FIGURE 2. Cytoplasmically exposed, vesicle-associated proteins are immobile in the plane of the vesicle membrane

(A) Mean fluorescence recovery curves are shown for vesicle protein (AF488; reagent labeled all free amines) and Fab-labeled vesicle-associated proteins (Rab, VAMP/synaptobrevin, synaptotagmin) into one half of a bleached cortical granule attached to cortical lawns (see FIG 1D). Decay in fluorescence during the recovery period (Rab, synaptotagmin fluorescence at 270 sec) is a consequence of sample photobleaching during the time course. ^†VAMP/synaptobrevin recovery is calculated to be nearly zero, with a diffusion rate of (0.006 ± 0.008)μm² sec^-1. (Inset) Magnification of mean recovery of total protein associated with cortical granules. Diffusion rate of mobile protein population is listed. Note that total protein on unattached granules do not redistribute, and are thus immobile when attached to charged glass (data not shown). The time of bleaching was arbitrarily set as the origin of the time axis. All time-series data per replicate were normalized between the background (0%) and maximum fluorescence (100%) of the first pre-bleach frame. Numbers in brackets equal replicates per Fab. Colored dots correspond with images in ‘B’. (B) Snapshots of representative time-series using total protein labeling (left), anti-VAMP/synaptobrevin (middle), and anti-synaptotagmin Fabs (right). Prebleach and two post-bleach images are shown, with corresponding time during the recovery. The bleach area is bracketed to emphasize any retention of post-bleach asymmetry over time. Images are pseudocolored according to the colorized scale, showing low (black) to high (white)fluorescenceintensity. (C) Fluorescence intensity plots averaged across synaptotagmin-probed granules. Per replicate, intensity totals were calculated for each pixel of a line drawn perpendicular to the bleach boundary (snapshot y-axis; see ‘B’), summing the values for each pixel parallel to the bleach boundary (snapshot x-axis; see ‘B’). Data represent the mean (line) and standard deviation (shading) across all anti-synaptotagmin replicates. Curves correspond to snapshot images in ‘B’. Total width of each granule is 15 pixels (y-axis); fluorescence intensity is normalized to the first prebleach data set, as in ‘A’.
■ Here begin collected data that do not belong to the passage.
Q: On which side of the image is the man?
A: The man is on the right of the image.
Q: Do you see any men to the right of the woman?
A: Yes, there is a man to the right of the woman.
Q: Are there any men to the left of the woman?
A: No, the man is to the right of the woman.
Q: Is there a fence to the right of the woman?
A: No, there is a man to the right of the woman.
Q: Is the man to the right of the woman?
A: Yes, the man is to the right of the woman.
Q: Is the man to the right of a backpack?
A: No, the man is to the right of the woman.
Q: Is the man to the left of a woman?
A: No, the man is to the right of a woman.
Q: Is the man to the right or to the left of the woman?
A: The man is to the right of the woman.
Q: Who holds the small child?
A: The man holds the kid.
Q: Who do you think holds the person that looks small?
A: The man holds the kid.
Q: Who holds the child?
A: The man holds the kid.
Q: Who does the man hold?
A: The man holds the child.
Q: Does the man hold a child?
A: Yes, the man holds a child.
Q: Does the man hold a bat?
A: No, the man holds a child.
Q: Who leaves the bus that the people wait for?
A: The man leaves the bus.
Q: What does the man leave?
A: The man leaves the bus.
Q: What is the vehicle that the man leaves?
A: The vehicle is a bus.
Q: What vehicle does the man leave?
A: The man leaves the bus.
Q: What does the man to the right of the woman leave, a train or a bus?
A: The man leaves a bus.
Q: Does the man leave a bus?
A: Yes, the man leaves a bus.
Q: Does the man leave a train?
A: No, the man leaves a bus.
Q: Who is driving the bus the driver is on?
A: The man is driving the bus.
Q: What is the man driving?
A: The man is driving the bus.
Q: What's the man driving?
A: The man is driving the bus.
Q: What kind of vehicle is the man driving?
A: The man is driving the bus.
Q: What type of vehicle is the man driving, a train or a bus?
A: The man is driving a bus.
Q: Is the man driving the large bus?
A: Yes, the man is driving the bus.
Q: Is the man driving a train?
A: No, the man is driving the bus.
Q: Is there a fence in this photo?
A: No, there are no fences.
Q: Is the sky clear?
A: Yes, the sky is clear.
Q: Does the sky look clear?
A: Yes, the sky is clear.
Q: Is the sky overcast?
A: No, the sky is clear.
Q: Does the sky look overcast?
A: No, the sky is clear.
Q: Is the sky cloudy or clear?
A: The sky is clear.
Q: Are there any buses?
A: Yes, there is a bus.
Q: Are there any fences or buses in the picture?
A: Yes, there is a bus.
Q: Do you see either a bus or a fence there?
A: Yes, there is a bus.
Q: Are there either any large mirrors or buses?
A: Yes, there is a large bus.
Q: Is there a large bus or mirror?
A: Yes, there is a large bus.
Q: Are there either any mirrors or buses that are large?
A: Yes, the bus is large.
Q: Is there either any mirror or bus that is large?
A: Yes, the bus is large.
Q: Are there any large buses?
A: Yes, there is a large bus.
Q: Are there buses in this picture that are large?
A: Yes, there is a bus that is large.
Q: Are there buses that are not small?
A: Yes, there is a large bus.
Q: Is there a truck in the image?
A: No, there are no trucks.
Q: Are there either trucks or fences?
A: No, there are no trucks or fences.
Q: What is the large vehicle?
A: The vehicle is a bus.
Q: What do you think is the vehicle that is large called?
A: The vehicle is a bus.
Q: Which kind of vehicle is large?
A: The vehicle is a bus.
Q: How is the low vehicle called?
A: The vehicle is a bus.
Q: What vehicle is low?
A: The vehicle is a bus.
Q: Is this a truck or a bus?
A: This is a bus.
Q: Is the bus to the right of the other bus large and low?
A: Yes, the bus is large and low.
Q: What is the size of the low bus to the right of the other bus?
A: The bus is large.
FIGURE 3. Cortical granules are hemifused to the plasma membrane

(A) List of specific diffusion rates and recovery times calculated for the 5 lipid probes used (see Methods). Numbers in brackets equal replicates per treatment. “nmr” = no measurable recovery. (B) Representative pseudocolor image of the types of vesicles analyzed. Attached and isolated cortical granules are found in the background image, with the edge of the plasma membrane indicated (dashed line). Colorized scale indicates lowest (black) to highest (white) fluorescence intensity. (C) Mean fluorescence recovery curves are shown for diffusion of lipid probes into fully bleached, attached cortical granules (solid lines) and re-associated cortical granules (dashed lines; di-4-ANEPPS n=3, di-8-ANEPPS n=4). (Inset) Mean recovery of di-8-ANEPPS in isolated, half-bleached granules. The time of bleaching was arbitrarily set as the origin of the time axis. All time-series data per replicate were normalized between the background (0%) and maximum fluorescence (100%) of the first pre-bleach frame. (D) Sequential snapshots from a representative fully bleached, attached and re-attached cortical granule stained with di-8-ANEPPS. Images are pseudocolored (as in ‘A’), with each separated from its predecessor by 25 seconds within the time-series. Arrowhead indicates a protrusion from a re-attached granule indicative of a hemifusion stalk (Zampighi et al., 2006). None of the preparations contained free probe in the media that could account for the recovery (see Methods).